Strawberries initially sounds like a potential next-level work thanks to the strength of the first three tracks. Opener “Mini Skirt” bathes itself in sunny-day drums and guitar, Kaji’s singing happily skipping ahead to the beat. It’s pure pop pleasure with a few extras stacked on for good measure – Kaji sneaks in some blippy electronics, horns and strings to keep things fresh. Next up is “Passion Fruits,” which somehow takes two of the most overused musical tricks of 2009 (children singing and ’80s synths) and makes them sound fresh. Kaji avoids the mistake countless bands and even genres (coughglo-ficough) have made of shoving them front-and-center, instead using the two effect sparingly during the song’s run time. This allows Kaji’s tropical-tinged, giddy chorus to steal the show on what ends up being the album’s best pop moment. “Wicked, Smashing, Action” rounds out the opening trio with a relentless drumbeat and a dorky-but-endearing keyboard running underneath the song. It’s a more dancey affair complete with a nifty Reggae-breakdown that, admittedly, adds nothing to the track but still sounds cool enough.

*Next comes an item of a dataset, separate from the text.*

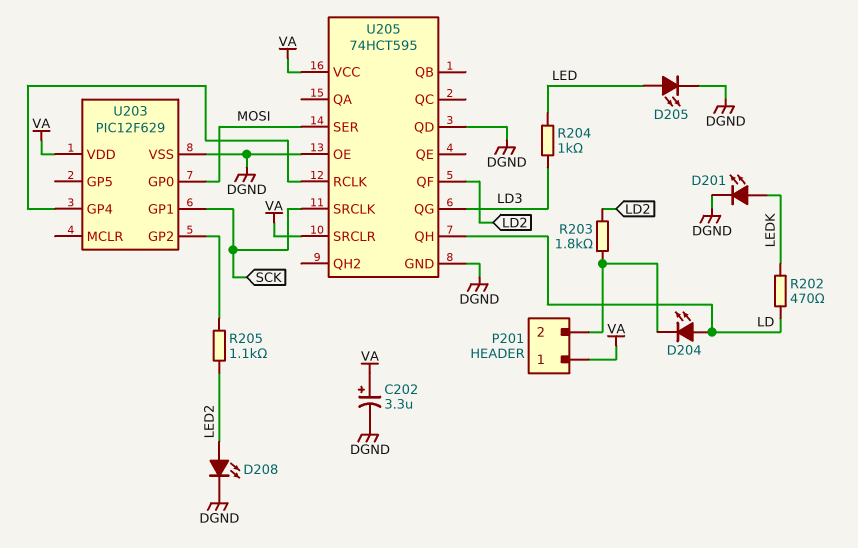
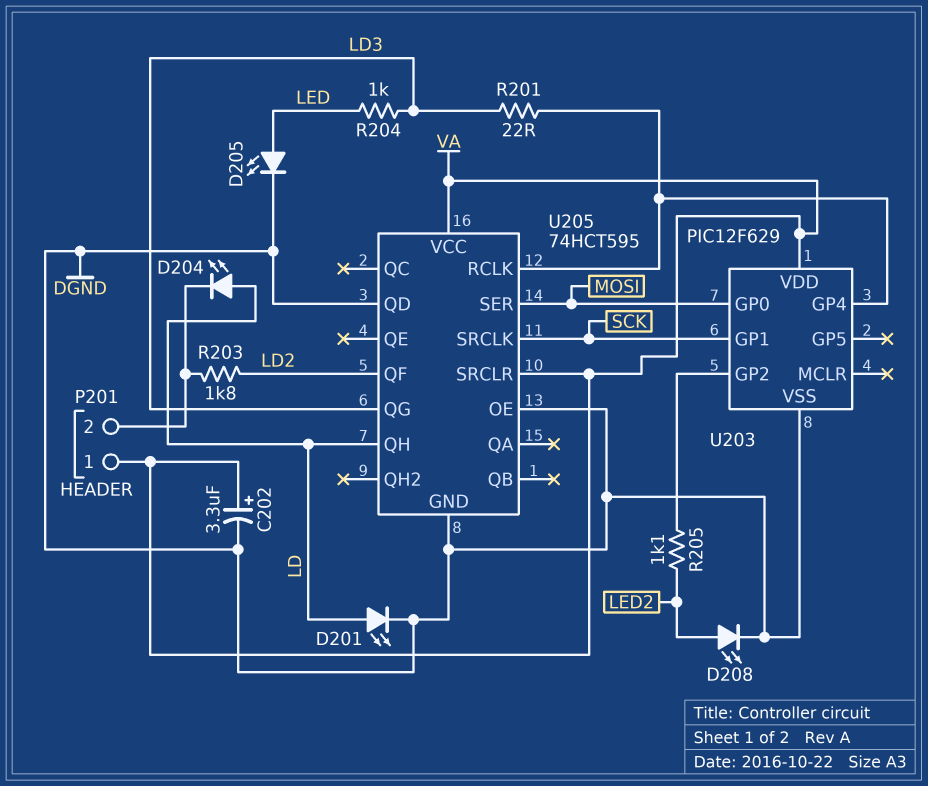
D201: LED (A LEDK, K DGND) -> LED (A LD, K DGND)
R201: none -> 22 (LD3, U203/GP4)
R202: 470 (LD, LEDK) -> none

“Here Comes The Sunny Beat’s!” forced ska-by-numbers quickly ends the album’s strong start, the horns squanking away but never going anywhere interesting. The middle portion of Strawberries And Cream is a very hit-and-miss affair. The string-heavy “Brave Our Hearts” offers up a great disco impersonation while “Heaven Only Knows” reaches the peaks of those first few songs by boasting three moments that could anchor a song of their own, all while being far more downtrodden then anything else here. “Check This Out,” however, is guitar-centric J-Rock that could be streamed on countless other artists MySpace page. “The Sweetest Love” follows, and it’s barrage of kiddie-sounding instruments and what might be squeaky toys come off as way too cutesy even for an artist big upped on twee.net.

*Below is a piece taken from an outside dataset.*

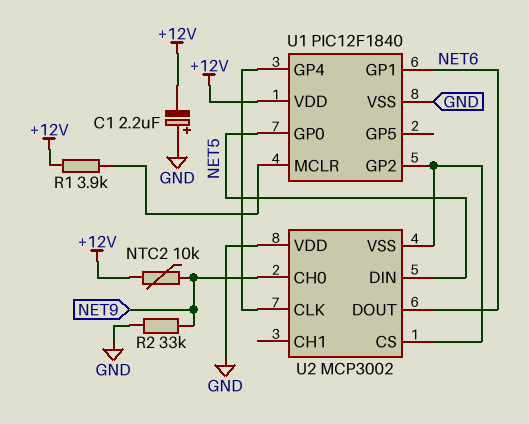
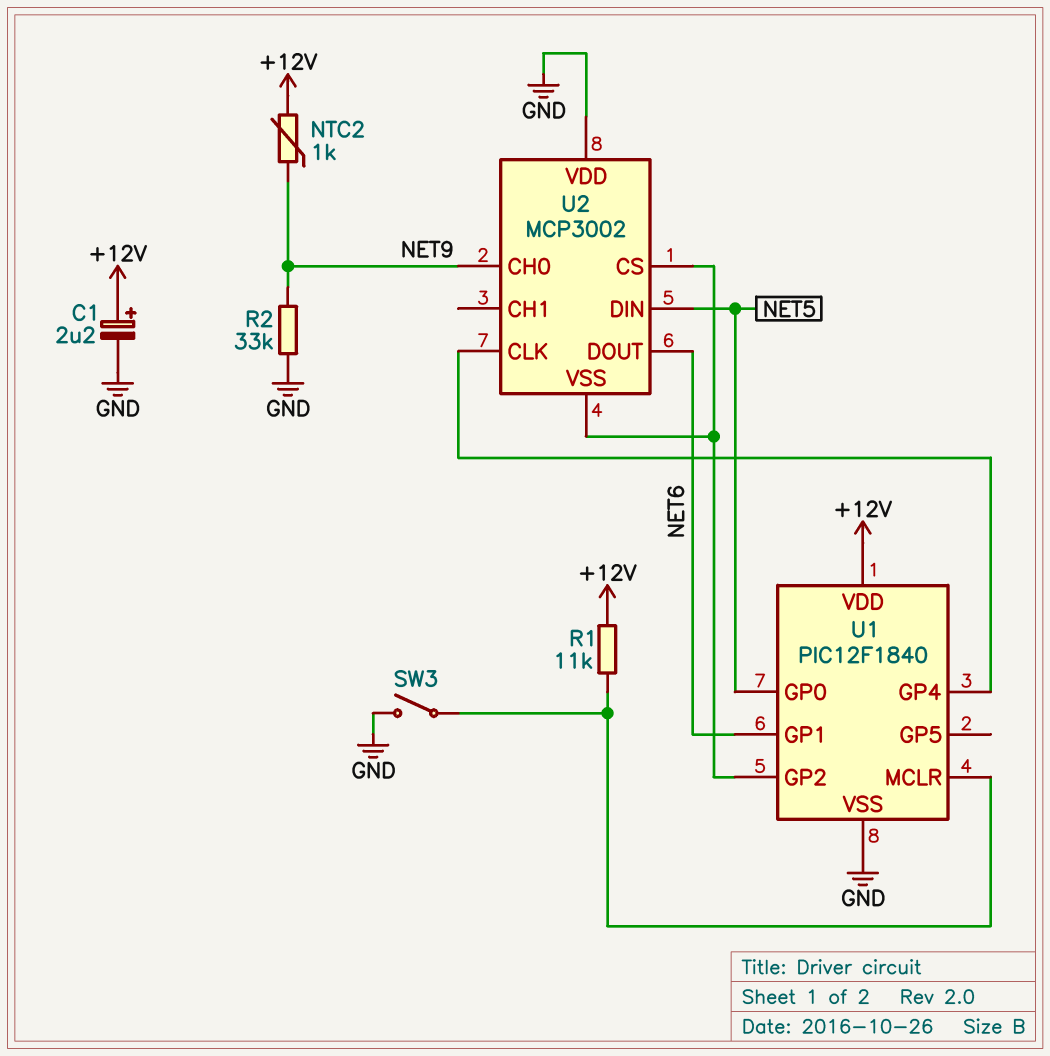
C1: 2.2uF (plus GND, minus +12V) -> 2.2uF (plus +12V, minus GND)
NTC2: 10k (+12V, NET9) -> 1k (+12V, NET9)
R1: 3.9k (+12V, U1/MCLR) -> 11k (+12V, U1/MCLR)
SW3: none -> switch (GND, U1/MCLR)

The back end of the album comes off as a much more consistently strong, starting up with the excellent “Ska Vi Fika?” The song boasts all sorts of details (bells, snippets of horn) but places the spotlight on the upbeat guitar-driven melody, which leads into a chorus perked up by rinky-dink piano. The most intriguing song on the album, “Alright!,” find Kaji dipping his toes into R&B, enlisting a female singer to coo over a barely-there keyboard. It lasts 15 seconds but ends up being the one track on Strawberries one wishes could be stretched out. Kaji rocks out on the title track, his guitar playing unhinged so much it almost feels like he’s sonically apologizing for the walled in “Check This Out.”

Strawberries And Cream sounds a little busier than other Kaji releases at times, but overall isn’t a massive departure from the upbeat indie-pop he’s been rolling out since 1996. It’s another bullet point on a strong resume not getting put on enough desks. No matter – the eventual “Best Of Hideki Kaji” disk is going to kill and for now, he’s given the world another solid album. And who knows, the whole pineapple-mugging story could pop up again in end-of-year news features and boost album sales.